Select states’ new “detransition” bills cause widespread controversy

by Delaney Browne, Reporter

The word detransition means to halt or reverse a transition process that has already begun or happened in the past. In the case of many detransition bills across the U.S., the word means to change someone back to their biological gender. 

Recent bills passed in parts of the U.S. upset many citizens, especially those who are a part of the trans & LGBTQ+ communities and their allies.

Many of these new bills created to restrain the transgender community center around healthcare. Laws such as Tennessee’s “Youth Health Protection Act” are made to stop the practice of gender-affirming surgeries on minors.

A common theme between these laws is that they do not affect someone over the age of 18 who identifies as transgender; they only impact minors. 

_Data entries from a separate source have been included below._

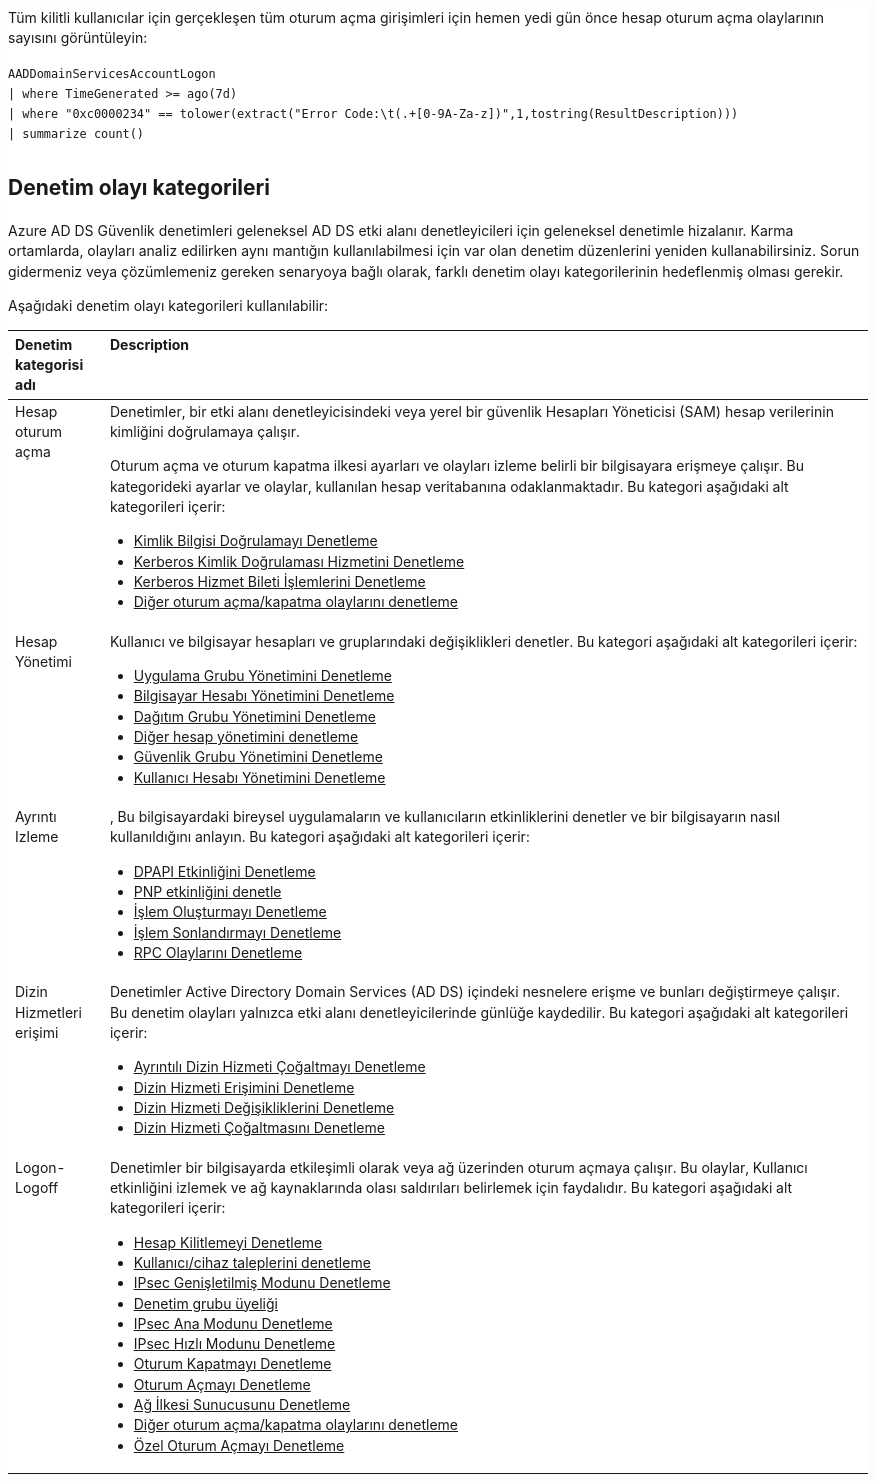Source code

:Tüm kilitli kullanıcılar için gerçekleşen tüm oturum açma girişimleri için hemen yedi gün önce hesap oturum açma olaylarının sayısını görüntüleyin:

```Kusto
AADDomainServicesAccountLogon
| where TimeGenerated >= ago(7d)
| where "0xc0000234" == tolower(extract("Error Code:\t(.+[0-9A-Za-z])",1,tostring(ResultDescription)))
| summarize count()
```

## <a name="audit-event-categories"></a>Denetim olayı kategorileri

Azure AD DS Güvenlik denetimleri geleneksel AD DS etki alanı denetleyicileri için geleneksel denetimle hizalanır. Karma ortamlarda, olayları analiz edilirken aynı mantığın kullanılabilmesi için var olan denetim düzenlerini yeniden kullanabilirsiniz. Sorun gidermeniz veya çözümlemeniz gereken senaryoya bağlı olarak, farklı denetim olayı kategorilerinin hedeflenmiş olması gerekir.

Aşağıdaki denetim olayı kategorileri kullanılabilir:

| Denetim kategorisi adı | Description |
|:---|:---|
| Hesap oturum açma|Denetimler, bir etki alanı denetleyicisindeki veya yerel bir güvenlik Hesapları Yöneticisi (SAM) hesap verilerinin kimliğini doğrulamaya çalışır.</p>Oturum açma ve oturum kapatma ilkesi ayarları ve olayları izleme belirli bir bilgisayara erişmeye çalışır. Bu kategorideki ayarlar ve olaylar, kullanılan hesap veritabanına odaklanmaktadır. Bu kategori aşağıdaki alt kategorileri içerir:<ul><li>[Kimlik Bilgisi Doğrulamayı Denetleme](/windows/security/threat-protection/auditing/audit-credential-validation)</li><li>[Kerberos Kimlik Doğrulaması Hizmetini Denetleme](/windows/security/threat-protection/auditing/audit-kerberos-authentication-service)</li><li>[Kerberos Hizmet Bileti İşlemlerini Denetleme](/windows/security/threat-protection/auditing/audit-kerberos-service-ticket-operations)</li><li>[Diğer oturum açma/kapatma olaylarını denetleme](/windows/security/threat-protection/auditing/audit-other-logonlogoff-events)</li></ul>|
| Hesap Yönetimi|Kullanıcı ve bilgisayar hesapları ve gruplarındaki değişiklikleri denetler. Bu kategori aşağıdaki alt kategorileri içerir:<ul><li>[Uygulama Grubu Yönetimini Denetleme](/windows/security/threat-protection/auditing/audit-application-group-management)</li><li>[Bilgisayar Hesabı Yönetimini Denetleme](/windows/security/threat-protection/auditing/audit-computer-account-management)</li><li>[Dağıtım Grubu Yönetimini Denetleme](/windows/security/threat-protection/auditing/audit-distribution-group-management)</li><li>[Diğer hesap yönetimini denetleme](/windows/security/threat-protection/auditing/audit-other-account-management-events)</li><li>[Güvenlik Grubu Yönetimini Denetleme](/windows/security/threat-protection/auditing/audit-security-group-management)</li><li>[Kullanıcı Hesabı Yönetimini Denetleme](/windows/security/threat-protection/auditing/audit-user-account-management)</li></ul>|
| Ayrıntı Izleme|, Bu bilgisayardaki bireysel uygulamaların ve kullanıcıların etkinliklerini denetler ve bir bilgisayarın nasıl kullanıldığını anlayın. Bu kategori aşağıdaki alt kategorileri içerir:<ul><li>[DPAPI Etkinliğini Denetleme](/windows/security/threat-protection/auditing/audit-dpapi-activity)</li><li>[PNP etkinliğini denetle](/windows/security/threat-protection/auditing/audit-pnp-activity)</li><li>[İşlem Oluşturmayı Denetleme](/windows/security/threat-protection/auditing/audit-process-creation)</li><li>[İşlem Sonlandırmayı Denetleme](/windows/security/threat-protection/auditing/audit-process-termination)</li><li>[RPC Olaylarını Denetleme](/windows/security/threat-protection/auditing/audit-rpc-events)</li></ul>|
| Dizin Hizmetleri erişimi|Denetimler Active Directory Domain Services (AD DS) içindeki nesnelere erişme ve bunları değiştirmeye çalışır. Bu denetim olayları yalnızca etki alanı denetleyicilerinde günlüğe kaydedilir. Bu kategori aşağıdaki alt kategorileri içerir:<ul><li>[Ayrıntılı Dizin Hizmeti Çoğaltmayı Denetleme](/windows/security/threat-protection/auditing/audit-detailed-directory-service-replication)</li><li>[Dizin Hizmeti Erişimini Denetleme](/windows/security/threat-protection/auditing/audit-directory-service-access)</li><li>[Dizin Hizmeti Değişikliklerini Denetleme](/windows/security/threat-protection/auditing/audit-directory-service-changes)</li><li>[Dizin Hizmeti Çoğaltmasını Denetleme](/windows/security/threat-protection/auditing/audit-directory-service-replication)</li></ul>|
| Logon-Logoff|Denetimler bir bilgisayarda etkileşimli olarak veya ağ üzerinden oturum açmaya çalışır. Bu olaylar, Kullanıcı etkinliğini izlemek ve ağ kaynaklarında olası saldırıları belirlemek için faydalıdır. Bu kategori aşağıdaki alt kategorileri içerir:<ul><li>[Hesap Kilitlemeyi Denetleme](/windows/security/threat-protection/auditing/audit-account-lockout)</li><li>[Kullanıcı/cihaz taleplerini denetleme](/windows/security/threat-protection/auditing/audit-user-device-claims)</li><li>[IPsec Genişletilmiş Modunu Denetleme](/windows/security/threat-protection/auditing/audit-ipsec-extended-mode)</li><li>[Denetim grubu üyeliği](/windows/security/threat-protection/auditing/audit-group-membership)</li><li>[IPsec Ana Modunu Denetleme](/windows/security/threat-protection/auditing/audit-ipsec-main-mode)</li><li>[IPsec Hızlı Modunu Denetleme](/windows/security/threat-protection/auditing/audit-ipsec-quick-mode)</li><li>[Oturum Kapatmayı Denetleme](/windows/security/threat-protection/auditing/audit-logoff)</li><li>[Oturum Açmayı Denetleme](/windows/security/threat-protection/auditing/audit-logon)</li><li>[Ağ İlkesi Sunucusunu Denetleme](/windows/security/threat-protection/auditing/audit-network-policy-server)</li><li>[Diğer oturum açma/kapatma olaylarını denetleme](/windows/security/threat-protection/auditing/audit-other-logonlogoff-events)</li><li>[Özel Oturum Açmayı Denetleme](/windows/security/threat-protection/auditing/audit-special-logon)</li></ul>|

[migrate-azure-adds]: migrate-from-classic-vnet.md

If someone were to perform such surgeries on a minor in other states, the consequences will vary, but in Tennessee, the practitioner’s license can be revoked. These doctors will have to pay a $1000 fine for each occurrence and other “appropriate disciplines by the medical professional’s licensing authority.”

Other controversial laws targeting the LGBTQ+ community such as the “Adult-Oriented Performances Bill” are not directed at minors but adults. The law means that any dance or performance deemed “sexual” not be allowed in public or to be performed in front of minors.

Many people have strong opinions on these laws.

“Drag queens/kings shouldn’t be going to schools and working, hence the 18 and older policy on their bars,” freshman trans-male student Levi Spelman said. “That should also apply outside of the bar.”

Although the bill does apply to many different forms of adult performances, such as strippers and exotic dancers, this bill was more specifically an amendment to the law equating drag queens with these groups of people.

In order to perform the sort of entertainment outlined in the bill, dancers must be in a place specified for the performance such as a nightclub.

Spelman agrees with the stated purpose of the law.

“I’m not saying that they [drag queens] can’t dress up in public, but I don’t think they should be performing in an area that may have minors,” Spelman said. 

On the contrary, some believe the idea of drag queen’s in the bill is misleading and only applies to a select group of people.

“It seems that a lot of more conservative beliefs are hasty to say that performances by drag queens are inherently sexual and inappropriate for children, but this isn’t the case,” Urbana High School freshman Cassie Koh said. “Most drag performances are not sexual in any way and are perfectly fine for children to see.”

Other controversial laws being lumped in to this group of bills involve a focus on students playing on high school and college sports teams. 

Many people believe that it is unfair for a transgender female to participate in female divisions of various sports due to their biological body build. 

“I respect the fact that they [transgender people] decide to change themselves, but personally I think it gives them an unfair advantage in sports,” said Maylie Houser, a freshman at Linganore. “For example, I was in multiple races with a transgender [female] and they have a natural advantage above me because that’s how they were born.”

I think there should be a category for anyone who wants to compete which includes transgender people and girls and guys so they can still compete and not feel isolated or different

— Maylie Houser

This controversy over trans people participating on sports teams that do not align with their biological sex has even been seen in some major athletic events. This is the case with trans-female swimmer, Lia Thomas, who raised debate after competing and winning against biological women in the NCAA swimming championship.

Although Thomas did make history by being the first transgender woman to ever win an NCAA swimming championship, the historic event was overshadowed by the fact that by birth, Thomas was biologically male. Many stated the win was unfair, since genetically, Thomas’ physiology would be different from that of biological females.

Consequently, such debates led to a number of states creating laws to force people to play in sports and teams that align with their own biological sexes. This includes HJR 82 of Missouri, which is an amendment to Article IX of the Missouri Constitution, forcing transpeople to 1) play sports alongside their biological sex and 2) share locker rooms, bathrooms, etc. with said people.

Other people believe that transgender people should be allowed to participate with their preferred gender, seeing as they may be uncomfortable being put in such a position with their biological sex.

“When older [like teens and adults] I feel like they should go to the gender they transitioned to,” says ninth grade Urbana student Sophia Kling. “They would almost be fully transitioned, since you can’t get surgery at a younger age.”

On the other end of the situation, states such as Florida have stated they are trying to gradually stop gender transitions all together.  

Florida’s HB 1421 begins a new “gender clinical intervention” which will take effect on July 1. The house bill will make it illegal for a minor to endure hormone therapies, and minors who are currently getting them will have to stop by Dec. 31. The law will be passed in the hopes of gradually stopping said therapies altogether. 

The law also includes penalties for any Florida citizen who tries to take their child out of the state to get these therapies. This may include possibly having their children taken from them by Child Protective Services.